* What you are asked to do
The full set of records needs to be retyped exactly.

(Records drawn from a dataset)
<<<<

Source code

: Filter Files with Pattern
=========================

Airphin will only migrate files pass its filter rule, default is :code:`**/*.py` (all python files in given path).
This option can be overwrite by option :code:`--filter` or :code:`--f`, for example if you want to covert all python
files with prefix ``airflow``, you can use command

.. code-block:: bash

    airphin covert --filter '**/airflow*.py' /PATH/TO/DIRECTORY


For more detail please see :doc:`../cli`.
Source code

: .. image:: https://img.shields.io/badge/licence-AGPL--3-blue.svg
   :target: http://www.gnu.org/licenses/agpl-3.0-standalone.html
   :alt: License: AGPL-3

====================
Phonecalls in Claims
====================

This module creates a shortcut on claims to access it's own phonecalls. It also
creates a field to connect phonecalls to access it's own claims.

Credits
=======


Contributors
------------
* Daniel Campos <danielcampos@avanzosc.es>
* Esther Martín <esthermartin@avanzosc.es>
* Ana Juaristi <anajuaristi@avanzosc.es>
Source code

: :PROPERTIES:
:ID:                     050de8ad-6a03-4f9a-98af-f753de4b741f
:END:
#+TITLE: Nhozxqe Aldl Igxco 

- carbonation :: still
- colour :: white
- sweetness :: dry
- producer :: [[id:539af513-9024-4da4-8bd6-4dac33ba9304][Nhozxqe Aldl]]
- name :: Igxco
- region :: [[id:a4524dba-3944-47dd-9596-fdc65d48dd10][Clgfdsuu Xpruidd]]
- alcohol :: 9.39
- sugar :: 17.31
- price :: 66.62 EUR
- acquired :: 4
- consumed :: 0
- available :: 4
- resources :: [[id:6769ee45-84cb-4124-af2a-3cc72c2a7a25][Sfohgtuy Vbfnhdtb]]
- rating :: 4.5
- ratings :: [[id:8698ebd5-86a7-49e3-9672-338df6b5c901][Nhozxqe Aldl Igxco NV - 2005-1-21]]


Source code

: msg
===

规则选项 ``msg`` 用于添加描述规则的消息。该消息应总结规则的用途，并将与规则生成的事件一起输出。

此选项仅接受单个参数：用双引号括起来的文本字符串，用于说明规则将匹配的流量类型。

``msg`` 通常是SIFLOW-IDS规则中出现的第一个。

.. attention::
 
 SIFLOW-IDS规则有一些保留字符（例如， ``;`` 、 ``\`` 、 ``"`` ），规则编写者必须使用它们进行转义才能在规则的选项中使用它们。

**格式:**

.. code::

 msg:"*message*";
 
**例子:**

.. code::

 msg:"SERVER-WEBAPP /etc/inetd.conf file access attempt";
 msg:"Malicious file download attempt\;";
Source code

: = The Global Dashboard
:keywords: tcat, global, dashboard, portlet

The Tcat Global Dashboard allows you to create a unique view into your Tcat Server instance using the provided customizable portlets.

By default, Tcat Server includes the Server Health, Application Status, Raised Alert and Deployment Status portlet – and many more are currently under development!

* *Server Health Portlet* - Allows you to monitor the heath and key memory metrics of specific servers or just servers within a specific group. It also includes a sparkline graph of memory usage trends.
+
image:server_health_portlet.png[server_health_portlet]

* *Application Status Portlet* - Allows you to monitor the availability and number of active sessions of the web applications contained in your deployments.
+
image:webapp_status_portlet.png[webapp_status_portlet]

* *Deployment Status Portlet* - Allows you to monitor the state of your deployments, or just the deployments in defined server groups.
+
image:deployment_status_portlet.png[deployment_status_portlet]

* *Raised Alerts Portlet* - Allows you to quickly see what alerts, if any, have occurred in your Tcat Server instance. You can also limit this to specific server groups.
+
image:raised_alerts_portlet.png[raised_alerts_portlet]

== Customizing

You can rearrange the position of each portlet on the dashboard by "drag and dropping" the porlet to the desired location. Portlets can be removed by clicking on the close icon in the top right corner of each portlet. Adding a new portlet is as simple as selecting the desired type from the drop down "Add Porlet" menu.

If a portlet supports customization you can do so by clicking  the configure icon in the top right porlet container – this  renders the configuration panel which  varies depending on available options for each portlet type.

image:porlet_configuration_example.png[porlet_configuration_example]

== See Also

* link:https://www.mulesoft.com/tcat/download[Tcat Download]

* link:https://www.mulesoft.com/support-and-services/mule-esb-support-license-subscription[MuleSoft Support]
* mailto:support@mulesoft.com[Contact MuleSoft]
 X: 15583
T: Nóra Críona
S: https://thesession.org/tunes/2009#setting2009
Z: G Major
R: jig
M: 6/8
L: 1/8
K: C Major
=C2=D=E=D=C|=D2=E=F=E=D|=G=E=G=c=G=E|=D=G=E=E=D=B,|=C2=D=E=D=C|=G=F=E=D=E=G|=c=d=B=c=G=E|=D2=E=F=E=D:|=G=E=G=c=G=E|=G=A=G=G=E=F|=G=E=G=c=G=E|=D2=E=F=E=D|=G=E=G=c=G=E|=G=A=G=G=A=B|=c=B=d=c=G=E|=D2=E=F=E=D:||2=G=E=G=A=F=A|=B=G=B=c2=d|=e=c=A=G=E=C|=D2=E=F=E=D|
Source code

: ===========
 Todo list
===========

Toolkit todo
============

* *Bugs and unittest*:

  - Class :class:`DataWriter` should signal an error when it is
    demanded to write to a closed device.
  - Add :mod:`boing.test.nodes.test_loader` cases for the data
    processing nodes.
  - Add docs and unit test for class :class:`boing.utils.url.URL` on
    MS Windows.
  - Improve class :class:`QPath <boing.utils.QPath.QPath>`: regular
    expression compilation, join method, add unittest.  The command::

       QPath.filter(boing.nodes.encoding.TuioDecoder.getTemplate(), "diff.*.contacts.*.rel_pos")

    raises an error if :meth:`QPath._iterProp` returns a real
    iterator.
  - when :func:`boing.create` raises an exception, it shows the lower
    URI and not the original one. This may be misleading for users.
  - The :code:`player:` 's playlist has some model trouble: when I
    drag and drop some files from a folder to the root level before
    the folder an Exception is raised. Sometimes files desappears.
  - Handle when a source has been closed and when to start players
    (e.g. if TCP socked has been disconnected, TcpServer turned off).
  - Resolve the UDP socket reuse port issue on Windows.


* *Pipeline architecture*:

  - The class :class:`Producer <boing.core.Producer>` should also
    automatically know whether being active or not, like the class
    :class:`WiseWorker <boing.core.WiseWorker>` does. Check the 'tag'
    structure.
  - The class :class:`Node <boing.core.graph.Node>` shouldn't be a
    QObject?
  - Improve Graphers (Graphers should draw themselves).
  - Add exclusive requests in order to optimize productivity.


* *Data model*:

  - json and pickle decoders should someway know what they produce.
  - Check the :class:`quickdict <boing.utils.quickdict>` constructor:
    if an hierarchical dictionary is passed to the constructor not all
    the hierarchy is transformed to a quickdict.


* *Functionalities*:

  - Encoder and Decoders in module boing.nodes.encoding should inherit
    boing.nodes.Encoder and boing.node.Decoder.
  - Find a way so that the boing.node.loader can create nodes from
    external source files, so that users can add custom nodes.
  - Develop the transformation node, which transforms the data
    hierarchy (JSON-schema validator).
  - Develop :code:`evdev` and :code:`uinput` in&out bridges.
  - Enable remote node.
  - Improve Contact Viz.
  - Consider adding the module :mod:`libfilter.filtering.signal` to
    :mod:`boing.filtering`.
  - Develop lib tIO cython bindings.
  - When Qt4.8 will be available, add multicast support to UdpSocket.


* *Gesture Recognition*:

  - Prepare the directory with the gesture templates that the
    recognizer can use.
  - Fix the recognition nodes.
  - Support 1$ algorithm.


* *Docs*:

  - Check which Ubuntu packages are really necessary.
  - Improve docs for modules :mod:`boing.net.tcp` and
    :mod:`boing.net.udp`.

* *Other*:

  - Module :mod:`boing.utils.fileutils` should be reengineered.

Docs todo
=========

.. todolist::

>>>>

* Output for this task
Source code

: Filter Files with Pattern
=========================

Airphin will only migrate files pass its filter rule, default is :code:`**/*.py` (all python files in given path).
This option can be overwrite by option :code:`--filter` or :code:`--f`, for example if you want to covert all python
files with prefix ``airflow``, you can use command

.. code-block:: bash

    airphin covert --filter '**/airflow*.py' /PATH/TO/DIRECTORY


For more detail please see :doc:`../cli`.
Source code

: .. image:: https://img.shields.io/badge/licence-AGPL--3-blue.svg
   :target: http://www.gnu.org/licenses/agpl-3.0-standalone.html
   :alt: License: AGPL-3

====================
Phonecalls in Claims
====================

This module creates a shortcut on claims to access it's own phonecalls. It also
creates a field to connect phonecalls to access it's own claims.

Credits
=======


Contributors
------------
* Daniel Campos <danielcampos@avanzosc.es>
* Esther Martín <esthermartin@avanzosc.es>
* Ana Juaristi <anajuaristi@avanzosc.es>
Source code

: :PROPERTIES:
:ID:                     050de8ad-6a03-4f9a-98af-f753de4b741f
:END:
#+TITLE: Nhozxqe Aldl Igxco 

- carbonation :: still
- colour :: white
- sweetness :: dry
- producer :: [[id:539af513-9024-4da4-8bd6-4dac33ba9304][Nhozxqe Aldl]]
- name :: Igxco
- region :: [[id:a4524dba-3944-47dd-9596-fdc65d48dd10][Clgfdsuu Xpruidd]]
- alcohol :: 9.39
- sugar :: 17.31
- price :: 66.62 EUR
- acquired :: 4
- consumed :: 0
- available :: 4
- resources :: [[id:6769ee45-84cb-4124-af2a-3cc72c2a7a25][Sfohgtuy Vbfnhdtb]]
- rating :: 4.5
- ratings :: [[id:8698ebd5-86a7-49e3-9672-338df6b5c901][Nhozxqe Aldl Igxco NV - 2005-1-21]]


Source code

: msg
===

规则选项 ``msg`` 用于添加描述规则的消息。该消息应总结规则的用途，并将与规则生成的事件一起输出。

此选项仅接受单个参数：用双引号括起来的文本字符串，用于说明规则将匹配的流量类型。

``msg`` 通常是SIFLOW-IDS规则中出现的第一个。

.. attention::
 
 SIFLOW-IDS规则有一些保留字符（例如， ``;`` 、 ``\`` 、 ``"`` ），规则编写者必须使用它们进行转义才能在规则的选项中使用它们。

**格式:**

.. code::

 msg:"*message*";
 
**例子:**

.. code::

 msg:"SERVER-WEBAPP /etc/inetd.conf file access attempt";
 msg:"Malicious file download attempt\;";
Source code

: = The Global Dashboard
:keywords: tcat, global, dashboard, portlet

The Tcat Global Dashboard allows you to create a unique view into your Tcat Server instance using the provided customizable portlets.

By default, Tcat Server includes the Server Health, Application Status, Raised Alert and Deployment Status portlet – and many more are currently under development!

* *Server Health Portlet* - Allows you to monitor the heath and key memory metrics of specific servers or just servers within a specific group. It also includes a sparkline graph of memory usage trends.
+
image:server_health_portlet.png[server_health_portlet]

* *Application Status Portlet* - Allows you to monitor the availability and number of active sessions of the web applications contained in your deployments.
+
image:webapp_status_portlet.png[webapp_status_portlet]

* *Deployment Status Portlet* - Allows you to monitor the state of your deployments, or just the deployments in defined server groups.
+
image:deployment_status_portlet.png[deployment_status_portlet]

* *Raised Alerts Portlet* - Allows you to quickly see what alerts, if any, have occurred in your Tcat Server instance. You can also limit this to specific server groups.
+
image:raised_alerts_portlet.png[raised_alerts_portlet]

== Customizing

You can rearrange the position of each portlet on the dashboard by "drag and dropping" the porlet to the desired location. Portlets can be removed by clicking on the close icon in the top right corner of each portlet. Adding a new portlet is as simple as selecting the desired type from the drop down "Add Porlet" menu.

If a portlet supports customization you can do so by clicking  the configure icon in the top right porlet container – this  renders the configuration panel which  varies depending on available options for each portlet type.

image:porlet_configuration_example.png[porlet_configuration_example]

== See Also

* link:https://www.mulesoft.com/tcat/download[Tcat Download]

* link:https://www.mulesoft.com/support-and-services/mule-esb-support-license-subscription[MuleSoft Support]
* mailto:support@mulesoft.com[Contact MuleSoft]
 X: 15583
T: Nóra Críona
S: https://thesession.org/tunes/2009#setting2009
Z: G Major
R: jig
M: 6/8
L: 1/8
K: C Major
=C2=D=E=D=C|=D2=E=F=E=D|=G=E=G=c=G=E|=D=G=E=E=D=B,|=C2=D=E=D=C|=G=F=E=D=E=G|=c=d=B=c=G=E|=D2=E=F=E=D:|=G=E=G=c=G=E|=G=A=G=G=E=F|=G=E=G=c=G=E|=D2=E=F=E=D|=G=E=G=c=G=E|=G=A=G=G=A=B|=c=B=d=c=G=E|=D2=E=F=E=D:||2=G=E=G=A=F=A|=B=G=B=c2=d|=e=c=A=G=E=C|=D2=E=F=E=D|
Source code

: ===========
 Todo list
===========

Toolkit todo
============

* *Bugs and unittest*:

  - Class :class:`DataWriter` should signal an error when it is
    demanded to write to a closed device.
  - Add :mod:`boing.test.nodes.test_loader` cases for the data
    processing nodes.
  - Add docs and unit test for class :class:`boing.utils.url.URL` on
    MS Windows.
  - Improve class :class:`QPath <boing.utils.QPath.QPath>`: regular
    expression compilation, join method, add unittest.  The command::

       QPath.filter(boing.nodes.encoding.TuioDecoder.getTemplate(), "diff.*.contacts.*.rel_pos")

    raises an error if :meth:`QPath._iterProp` returns a real
    iterator.
  - when :func:`boing.create` raises an exception, it shows the lower
    URI and not the original one. This may be misleading for users.
  - The :code:`player:` 's playlist has some model trouble: when I
    drag and drop some files from a folder to the root level before
    the folder an Exception is raised. Sometimes files desappears.
  - Handle when a source has been closed and when to start players
    (e.g. if TCP socked has been disconnected, TcpServer turned off).
  - Resolve the UDP socket reuse port issue on Windows.


* *Pipeline architecture*:

  - The class :class:`Producer <boing.core.Producer>` should also
    automatically know whether being active or not, like the class
    :class:`WiseWorker <boing.core.WiseWorker>` does. Check the 'tag'
    structure.
  - The class :class:`Node <boing.core.graph.Node>` shouldn't be a
    QObject?
  - Improve Graphers (Graphers should draw themselves).
  - Add exclusive requests in order to optimize productivity.


* *Data model*:

  - json and pickle decoders should someway know what they produce.
  - Check the :class:`quickdict <boing.utils.quickdict>` constructor:
    if an hierarchical dictionary is passed to the constructor not all
    the hierarchy is transformed to a quickdict.


* *Functionalities*:

  - Encoder and Decoders in module boing.nodes.encoding should inherit
    boing.nodes.Encoder and boing.node.Decoder.
  - Find a way so that the boing.node.loader can create nodes from
    external source files, so that users can add custom nodes.
  - Develop the transformation node, which transforms the data
    hierarchy (JSON-schema validator).
  - Develop :code:`evdev` and :code:`uinput` in&out bridges.
  - Enable remote node.
  - Improve Contact Viz.
  - Consider adding the module :mod:`libfilter.filtering.signal` to
    :mod:`boing.filtering`.
  - Develop lib tIO cython bindings.
  - When Qt4.8 will be available, add multicast support to UdpSocket.


* *Gesture Recognition*:

  - Prepare the directory with the gesture templates that the
    recognizer can use.
  - Fix the recognition nodes.
  - Support 1$ algorithm.


* *Docs*:

  - Check which Ubuntu packages are really necessary.
  - Improve docs for modules :mod:`boing.net.tcp` and
    :mod:`boing.net.udp`.

* *Other*:

  - Module :mod:`boing.utils.fileutils` should be reengineered.

Docs todo
=========

.. todolist::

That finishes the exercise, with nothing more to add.